# Lowrance Elit 5



## Dengler (30. Juni 2013)

Moin moin zusammen,

rede nicht lange drum herum, Elite 5 oder Elite 5 DSI erwerben?

Angel zu 99% auf der Ostsee.

DAnke


----------



## pike-81 (1. Juli 2013)

Moinsen!
Mir fehlt da der Vergleich, aber mein DSI möchte ich nicht mehr missen.
Petri


----------



## Dengler (2. Juli 2013)

*AW: Lowrance Elit 5*

Danke für die Info,

stimmt es das bas Dsi nicht auf Fischfang ausgelegt ist, keine Fischsymbole etc. ?


----------



## Fordfan (3. Juli 2013)

*AW: Lowrance Elit 5*

Hi,

richtig, DSI Geräte besitzen keine Fishfinder-Funktionen, Fischalarm und Symboldarstellungen. Die DSI Geräte zeigen ein technisch bedingt bestmögliches Bild der Unterwasserwelt. 
Die DSI-Funktionalität kann nur in der Bewegung genutzt werden! Optimal bei ab 13km/h.

Rene


----------



## pike-81 (3. Juli 2013)

Moinsen!
Kann ich so nicht bestätigen.
Hab auch beim Ankern ein gutes Bild.
13km/h bin ich noch nie gefahren, da ich bisher ausschließlich rudere.
Fische sieht man auf jeden Fall zuverlässig. Keine Symbole, aber klare Echos.
Petri


----------



## Zander Jonny (3. Juli 2013)

*AW: Lowrance Elit 5*



Dengler schrieb:


> Moin moin zusammen,
> 
> rede nicht lange drum herum, Elite 5 oder Elite 5 DSI erwerben?
> 
> ...




Elite-5 

Auf keinen fall ein reines dsi Gerät Kaufen

Mfg Benni


----------



## pike-81 (4. Juli 2013)

Hier mal ein Bild, hab ich noch zufällig auf meinem Handy:






Zwei große Einzelfische oberhalb der 10m-Linie.
Man kann jede Menge Einstellungen vornehmen: Farbe, Kontrast, Tiefe, Frequenz, Zoomen, zurück scrollen, GPS mit Trackline und Speicherpunkten...
Keine Ahnung, bin SEHR zufrieden.


----------



## Dengler (4. Juli 2013)

*AW: Lowrance Elit 5*

Moin moin,

also ich habe jetzt ein Elite 5 zum Geburtstag bekommen.

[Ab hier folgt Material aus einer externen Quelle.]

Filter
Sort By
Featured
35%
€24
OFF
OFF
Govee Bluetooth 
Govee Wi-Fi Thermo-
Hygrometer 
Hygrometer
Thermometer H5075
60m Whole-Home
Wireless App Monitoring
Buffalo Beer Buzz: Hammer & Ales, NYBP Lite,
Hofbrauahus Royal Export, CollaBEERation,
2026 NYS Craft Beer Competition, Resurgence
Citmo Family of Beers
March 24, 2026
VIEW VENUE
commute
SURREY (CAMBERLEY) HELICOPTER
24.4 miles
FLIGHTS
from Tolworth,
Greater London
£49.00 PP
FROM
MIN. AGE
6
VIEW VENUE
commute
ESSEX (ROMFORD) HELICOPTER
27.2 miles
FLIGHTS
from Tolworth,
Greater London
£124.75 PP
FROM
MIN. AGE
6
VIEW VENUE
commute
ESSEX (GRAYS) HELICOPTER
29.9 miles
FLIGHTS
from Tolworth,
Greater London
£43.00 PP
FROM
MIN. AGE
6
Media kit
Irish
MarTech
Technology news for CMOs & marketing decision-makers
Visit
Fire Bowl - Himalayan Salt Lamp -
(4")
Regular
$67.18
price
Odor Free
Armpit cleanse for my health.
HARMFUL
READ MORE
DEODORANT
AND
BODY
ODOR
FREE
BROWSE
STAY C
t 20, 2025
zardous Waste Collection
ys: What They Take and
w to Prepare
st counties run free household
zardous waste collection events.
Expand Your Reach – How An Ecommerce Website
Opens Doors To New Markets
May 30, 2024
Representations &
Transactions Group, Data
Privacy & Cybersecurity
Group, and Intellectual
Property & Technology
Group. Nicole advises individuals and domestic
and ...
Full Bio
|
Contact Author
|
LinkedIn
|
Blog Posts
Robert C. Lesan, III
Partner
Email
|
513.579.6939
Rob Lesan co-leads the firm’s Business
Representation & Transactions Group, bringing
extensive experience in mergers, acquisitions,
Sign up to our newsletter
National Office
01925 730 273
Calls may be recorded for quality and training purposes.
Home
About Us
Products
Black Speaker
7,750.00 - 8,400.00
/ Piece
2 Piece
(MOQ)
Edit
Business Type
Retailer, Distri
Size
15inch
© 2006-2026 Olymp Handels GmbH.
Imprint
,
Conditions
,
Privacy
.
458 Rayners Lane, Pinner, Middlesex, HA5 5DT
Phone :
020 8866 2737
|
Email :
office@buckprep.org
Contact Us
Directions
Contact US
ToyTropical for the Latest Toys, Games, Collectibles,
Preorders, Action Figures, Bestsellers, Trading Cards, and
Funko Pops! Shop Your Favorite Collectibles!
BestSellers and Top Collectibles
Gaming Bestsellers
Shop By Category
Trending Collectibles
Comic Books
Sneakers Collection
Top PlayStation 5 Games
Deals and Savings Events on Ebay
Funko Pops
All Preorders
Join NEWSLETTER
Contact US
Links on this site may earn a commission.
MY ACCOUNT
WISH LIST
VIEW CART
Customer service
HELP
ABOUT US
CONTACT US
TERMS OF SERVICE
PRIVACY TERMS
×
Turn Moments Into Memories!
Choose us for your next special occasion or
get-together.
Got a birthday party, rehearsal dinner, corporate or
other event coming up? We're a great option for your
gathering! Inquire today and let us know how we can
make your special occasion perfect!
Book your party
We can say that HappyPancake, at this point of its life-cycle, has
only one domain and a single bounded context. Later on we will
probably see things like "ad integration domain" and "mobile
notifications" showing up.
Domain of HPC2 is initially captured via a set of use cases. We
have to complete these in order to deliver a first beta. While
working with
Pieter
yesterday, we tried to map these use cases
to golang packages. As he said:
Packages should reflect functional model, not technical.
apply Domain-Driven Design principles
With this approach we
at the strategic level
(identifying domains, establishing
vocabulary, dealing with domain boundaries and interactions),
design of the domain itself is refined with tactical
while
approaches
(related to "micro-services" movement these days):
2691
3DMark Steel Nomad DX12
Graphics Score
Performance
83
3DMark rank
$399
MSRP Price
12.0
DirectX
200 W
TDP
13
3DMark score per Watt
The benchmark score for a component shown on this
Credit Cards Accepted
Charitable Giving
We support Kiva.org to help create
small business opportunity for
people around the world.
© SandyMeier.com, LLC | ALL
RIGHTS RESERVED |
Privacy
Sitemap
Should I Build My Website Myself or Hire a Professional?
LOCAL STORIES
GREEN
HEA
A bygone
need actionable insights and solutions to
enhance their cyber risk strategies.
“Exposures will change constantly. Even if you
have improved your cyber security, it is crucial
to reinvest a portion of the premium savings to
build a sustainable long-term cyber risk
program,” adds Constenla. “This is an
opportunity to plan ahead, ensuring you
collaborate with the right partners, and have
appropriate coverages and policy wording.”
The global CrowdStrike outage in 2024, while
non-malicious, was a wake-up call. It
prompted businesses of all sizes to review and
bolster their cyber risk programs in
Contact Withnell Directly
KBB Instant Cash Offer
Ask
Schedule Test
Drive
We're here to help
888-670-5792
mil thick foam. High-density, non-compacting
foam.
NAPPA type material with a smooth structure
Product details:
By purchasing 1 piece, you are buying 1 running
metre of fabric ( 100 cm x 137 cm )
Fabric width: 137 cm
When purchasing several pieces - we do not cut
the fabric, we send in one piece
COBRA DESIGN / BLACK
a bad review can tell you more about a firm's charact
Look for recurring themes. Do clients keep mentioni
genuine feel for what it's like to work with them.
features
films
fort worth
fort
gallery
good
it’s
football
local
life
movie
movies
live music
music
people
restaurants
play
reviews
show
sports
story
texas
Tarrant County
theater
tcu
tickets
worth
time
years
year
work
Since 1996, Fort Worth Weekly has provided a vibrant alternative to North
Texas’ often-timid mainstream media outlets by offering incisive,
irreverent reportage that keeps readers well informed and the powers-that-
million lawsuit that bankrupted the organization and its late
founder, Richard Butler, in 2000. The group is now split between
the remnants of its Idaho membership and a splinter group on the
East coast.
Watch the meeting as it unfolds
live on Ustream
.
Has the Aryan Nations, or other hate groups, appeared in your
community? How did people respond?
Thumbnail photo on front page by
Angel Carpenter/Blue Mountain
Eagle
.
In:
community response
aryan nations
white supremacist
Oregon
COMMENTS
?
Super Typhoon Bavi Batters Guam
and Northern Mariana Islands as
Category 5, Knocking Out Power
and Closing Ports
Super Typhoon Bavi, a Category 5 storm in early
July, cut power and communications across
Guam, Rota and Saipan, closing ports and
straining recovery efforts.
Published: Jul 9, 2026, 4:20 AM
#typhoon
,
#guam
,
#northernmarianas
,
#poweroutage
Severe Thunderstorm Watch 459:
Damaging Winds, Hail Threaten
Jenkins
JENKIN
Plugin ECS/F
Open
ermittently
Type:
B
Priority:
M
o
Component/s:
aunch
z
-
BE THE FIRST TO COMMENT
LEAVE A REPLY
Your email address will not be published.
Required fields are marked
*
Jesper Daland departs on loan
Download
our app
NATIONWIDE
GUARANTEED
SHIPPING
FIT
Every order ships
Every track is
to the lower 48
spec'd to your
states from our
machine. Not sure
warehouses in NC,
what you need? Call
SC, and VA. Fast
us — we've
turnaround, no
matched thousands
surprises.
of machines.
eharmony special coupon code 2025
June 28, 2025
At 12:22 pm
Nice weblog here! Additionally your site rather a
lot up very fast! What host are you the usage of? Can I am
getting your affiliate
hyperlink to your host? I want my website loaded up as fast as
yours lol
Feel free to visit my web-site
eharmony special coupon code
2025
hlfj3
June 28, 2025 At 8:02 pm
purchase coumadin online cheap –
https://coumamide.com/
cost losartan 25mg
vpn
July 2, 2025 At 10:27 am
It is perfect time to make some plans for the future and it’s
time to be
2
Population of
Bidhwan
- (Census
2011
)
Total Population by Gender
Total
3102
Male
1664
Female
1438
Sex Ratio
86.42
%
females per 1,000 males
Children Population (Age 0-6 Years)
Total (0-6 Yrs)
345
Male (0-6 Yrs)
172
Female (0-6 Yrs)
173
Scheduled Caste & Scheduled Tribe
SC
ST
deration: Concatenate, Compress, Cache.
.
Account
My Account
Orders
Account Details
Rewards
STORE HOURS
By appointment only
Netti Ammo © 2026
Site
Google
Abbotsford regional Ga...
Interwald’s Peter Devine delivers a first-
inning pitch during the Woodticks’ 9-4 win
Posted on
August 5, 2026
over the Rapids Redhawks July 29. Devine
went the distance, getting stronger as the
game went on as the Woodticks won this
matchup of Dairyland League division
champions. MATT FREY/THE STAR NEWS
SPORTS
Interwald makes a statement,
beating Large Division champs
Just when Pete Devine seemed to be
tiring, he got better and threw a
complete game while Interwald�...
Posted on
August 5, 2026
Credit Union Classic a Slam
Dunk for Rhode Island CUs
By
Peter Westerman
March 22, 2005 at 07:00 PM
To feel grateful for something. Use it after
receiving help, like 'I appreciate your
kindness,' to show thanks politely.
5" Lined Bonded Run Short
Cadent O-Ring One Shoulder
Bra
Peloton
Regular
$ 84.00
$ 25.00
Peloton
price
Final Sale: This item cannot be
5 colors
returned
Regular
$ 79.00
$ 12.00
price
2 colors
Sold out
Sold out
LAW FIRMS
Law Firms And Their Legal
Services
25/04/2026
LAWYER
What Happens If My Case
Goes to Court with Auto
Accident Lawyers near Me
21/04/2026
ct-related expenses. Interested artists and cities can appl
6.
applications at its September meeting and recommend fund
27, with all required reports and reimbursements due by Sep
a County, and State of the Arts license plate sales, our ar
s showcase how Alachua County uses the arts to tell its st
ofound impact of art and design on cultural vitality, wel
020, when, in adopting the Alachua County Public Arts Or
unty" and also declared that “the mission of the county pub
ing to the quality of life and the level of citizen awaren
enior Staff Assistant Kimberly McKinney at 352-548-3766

Hoffe das es gut sein wird.

MfG


----------



## Zander Jonny (4. Juli 2013)

*AW: Lowrance Elit 5*



Dengler schrieb:


> Moin moin,
> 
> also ich habe jetzt ein Elite 5 zum Geburtstag bekommen.
> 
> ...




Gute Wahl, du wirst zufrieden sein |supergri


----------



## Dengler (4. Juli 2013)

*AW: Lowrance Elit 5*



Zander Jonny schrieb:


> Gute Wahl, du wirst zufrieden sein |supergri



Jupp, danke für die vielen Infos.

Petri Dank an alle.

Was kann ich für mein altes noch bekommen X91 Im Koffer, gute Batterie und Geber mit Geberstange?


----------